The lowest score I have ever seen in a 3rd party test was that Double Wood only contained 95% of the claimed strength. That is good enough for me.
If anyone can find legitimate negative tests of their products, I would certainly like to know.
Double Wood makes a Urolithin A supplement but it seems to be out of stock at both Amazon and Double Wood’s sites.
“Currently unavailable.
We don’t know when or if this item will be back in stock.”
They usually do well on consumerlab but not always. Saffron was actually their biggest failure on there.
The thing I wonder is whether Mitopure sells a special type of Urolithin A that no one else sells which is why is so criminally expensive. So could Doublewood be selling an inferior type? That’s what I don’t know.
Yeah, on the basis of its reputation, I bought a bottle of Double Wood Urolithin A too.
A couple of months or so ago, someone here posted that he’d gone through all the Urolithin A brands on Amazon and none of them, except those using Mitopure, were third party tested. Things may have changed. My survey of four cheap brands found two that were. I’m exhausted from the four mouse clicks, but maybe someone hardier can take up the quest. How many more are there?
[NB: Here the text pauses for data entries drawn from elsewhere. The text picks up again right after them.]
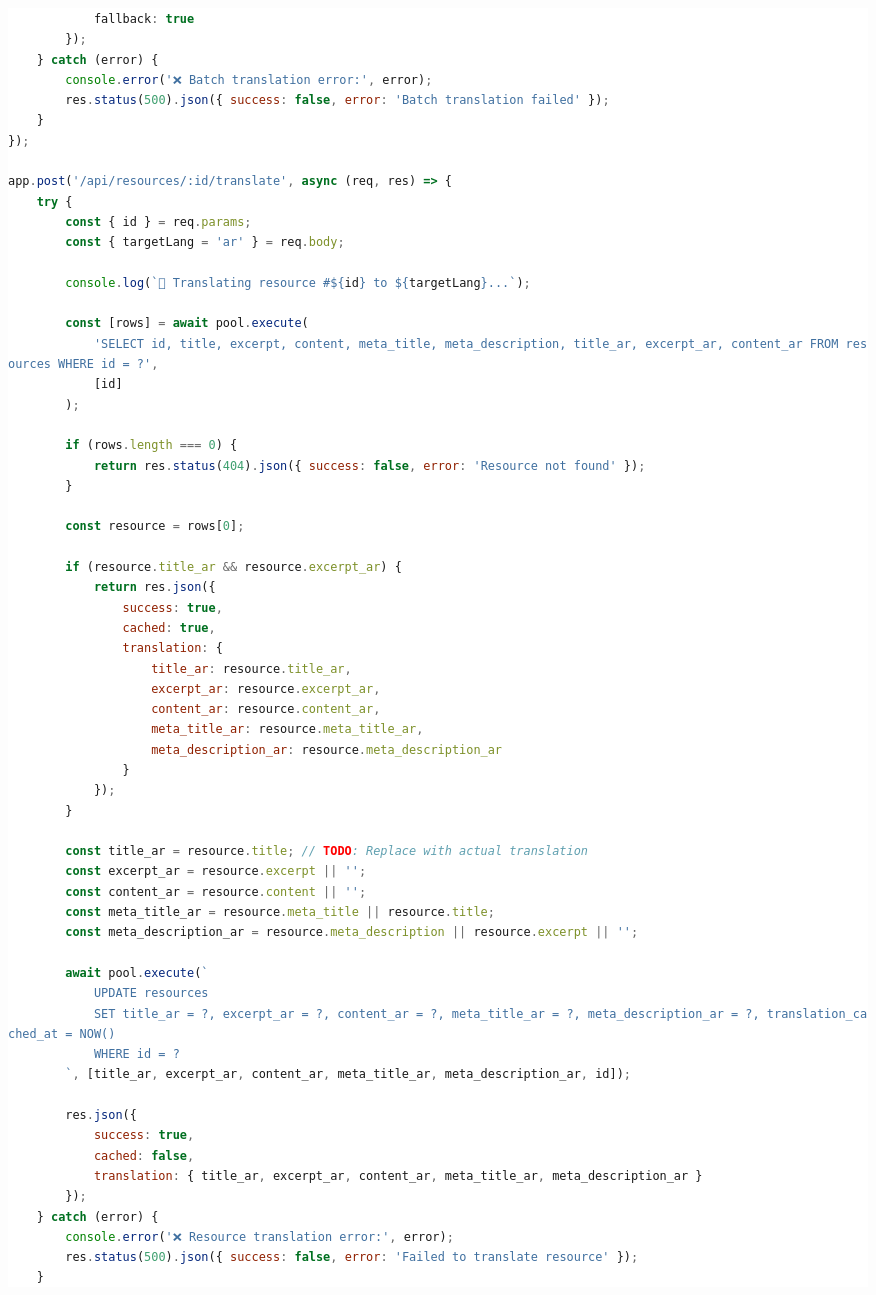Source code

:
 ```javascript
            fallback: true
        });
    } catch (error) {
        console.error('❌ Batch translation error:', error);
        res.status(500).json({ success: false, error: 'Batch translation failed' });
    }
});

app.post('/api/resources/:id/translate', async (req, res) => {
    try {
        const { id } = req.params;
        const { targetLang = 'ar' } = req.body;
        
        console.log(`🔄 Translating resource #${id} to ${targetLang}...`);
        
        const [rows] = await pool.execute(
            'SELECT id, title, excerpt, content, meta_title, meta_description, title_ar, excerpt_ar, content_ar FROM resources WHERE id = ?',
            [id]
        );
        
        if (rows.length === 0) {
            return res.status(404).json({ success: false, error: 'Resource not found' });
        }
        
        const resource = rows[0];
        
        if (resource.title_ar && resource.excerpt_ar) {
            return res.json({
                success: true,
                cached: true,
                translation: {
                    title_ar: resource.title_ar,
                    excerpt_ar: resource.excerpt_ar,
                    content_ar: resource.content_ar,
                    meta_title_ar: resource.meta_title_ar,
                    meta_description_ar: resource.meta_description_ar
                }
            });
        }
        
        const title_ar = resource.title; // TODO: Replace with actual translation
        const excerpt_ar = resource.excerpt || '';
        const content_ar = resource.content || '';
        const meta_title_ar = resource.meta_title || resource.title;
        const meta_description_ar = resource.meta_description || resource.excerpt || '';
        
        await pool.execute(`
            UPDATE resources 
            SET title_ar = ?, excerpt_ar = ?, content_ar = ?, meta_title_ar = ?, meta_description_ar = ?, translation_cached_at = NOW()
            WHERE id = ?
        `, [title_ar, excerpt_ar, content_ar, meta_title_ar, meta_description_ar, id]);
        
        res.json({
            success: true,
            cached: false,
            translation: { title_ar, excerpt_ar, content_ar, meta_title_ar, meta_description_ar }
        });
    } catch (error) {
        console.error('❌ Resource translation error:', error);
        res.status(500).json({ success: false, error: 'Failed to translate resource' });
    }
```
It’s possible that Mitopure is better. Or it may have had some kind of monopoly on supplies at that point, but no longer does. There have to be many companies capable of manufacturing Urolithin A. Maybe one or more of them saw the demand or potential demand, started making it and supplying brands that can now sell it cheaply.
It will be interesting to see how UA compares to Rapamycin. It is direction of action is the same so should in some way be synergistic. I have, however, not taken both at the same time yet. I have a Rapamycin cycle coming up in a week (I am on 21 days) so I may wait until then to take UA. It has appeared to disrupt sleep in a manner which implies autophagy.
I am doing particularly well with sleep (which was my big issue a few years ago) so I am inclined to concentrate on things that don’t disrupt it whilst I don’t have to get up early (no school for my son at the moment).
That thorough Gemfibrozil studyis pretty damning: some reduction in cardiovascular events, but no change in coronary mortality or all- cause mortality, and a small, non-significant increase in cancer mortality for the Gemfibrozil users.
I wonder how a well-renowned researcher like Brian Kennedy can be so enthusiastic based on great animal data, when long-term human data on Gemfribrozil is so disappointing. He believes that the anti-aging effect in animals is caused by blocking of amino-acid uptake,which in turn blocks MTor. What does this help if no effedt in humans?
Could you expand on that? The two are indeed vastly different, but won’t the disappointing long-term health impact of Gemfibrozil on humans have something to say on the likelihood of an anti-aging effect on humans when the underlying data in that research is based on animals?